Distance learning beamed to homes

June 22, 2001

The home satellite dishes that deliver films and football to British front rooms are now enabling students to take an MBA.

Swiss firm the Fantastic Corporation has developed a system that allows universities and colleges to deliver multimedia learning materials to students by satellite in a cost-effective way.

Sheffield Hallam University is the first UKuniversity to sign up and is using the system for a distance MBA.

The attraction of this development for learning is that it allows the same amount of material contained on a CD-Rom - enough for about one seminar - to be delivered to students' computers in about 20 minutes.

To download the data - which include video, audio, graphics and animation - over the internet using a telephone line and modem would take at least 12 hours.

Sheffield Hallam is developing a virtual campus with interactive online learning materials for both internal and external students. Ken Mills, virtual campus manager, said the technology would allow the university to increase the number of students it supports and make the learning system more relevant and accessible.

Sheffield Hallam is also participating in Genesis, a European-funded project testing the satellite delivery and tutorial support of several distance-learning courses, and is adapting a number of existing courses including an MSc in networked information engineering, which has 150 students across the United Kingdom.

Sunderland University is also working with the Fantastic Corporation to further distance learning.
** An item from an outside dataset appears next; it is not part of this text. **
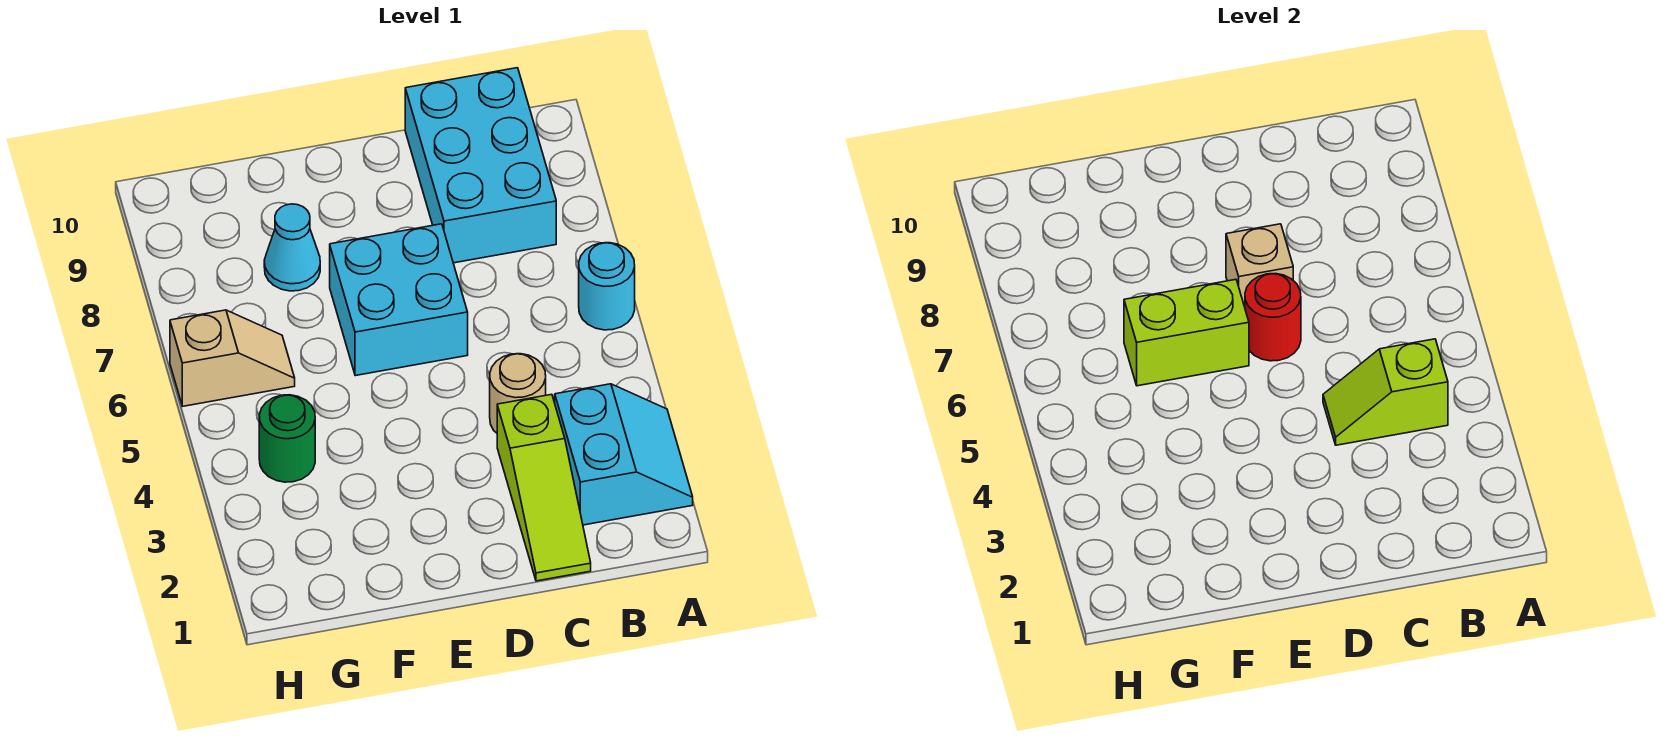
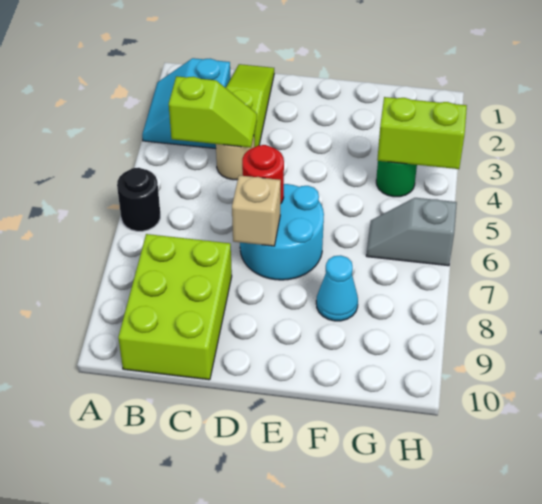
cyan round brick A6 level 1 -> black round brick A6 level 1
cyan brick B8:C10 level 1 -> lime brick B8:C10 level 1
cyan brick D6:E7 level 1 -> cyan round brick D6:E7 level 1
lime brick E6:F6 level 2 -> lime brick G4:H4 level 2
tan slope G6:H6 level 1 top H -> grey slope G6:H6 level 1 top H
The university sends materials via an ISDN line to the company in London, where they are uplinked to the satellite by British Telecom, which is a joint partner in the company's UK operation.

The Girne American University, based in Turkish-controlled northern Cyprus, is using the system to distribute distance-learning courses across Turkey.

The university is part of the American Educational Consortium, which aims to sign up 5,000 students to its distance BBA. Many of its students are in countries, such as the former USSR republics, that have limited access to such courses.

Mahmut Pirhan, the consortium's coordinator, said: "Satellite multicasting will enable us to reach rural and remote areas where often a satellite dish and TV are the only reliable contact with the outside world."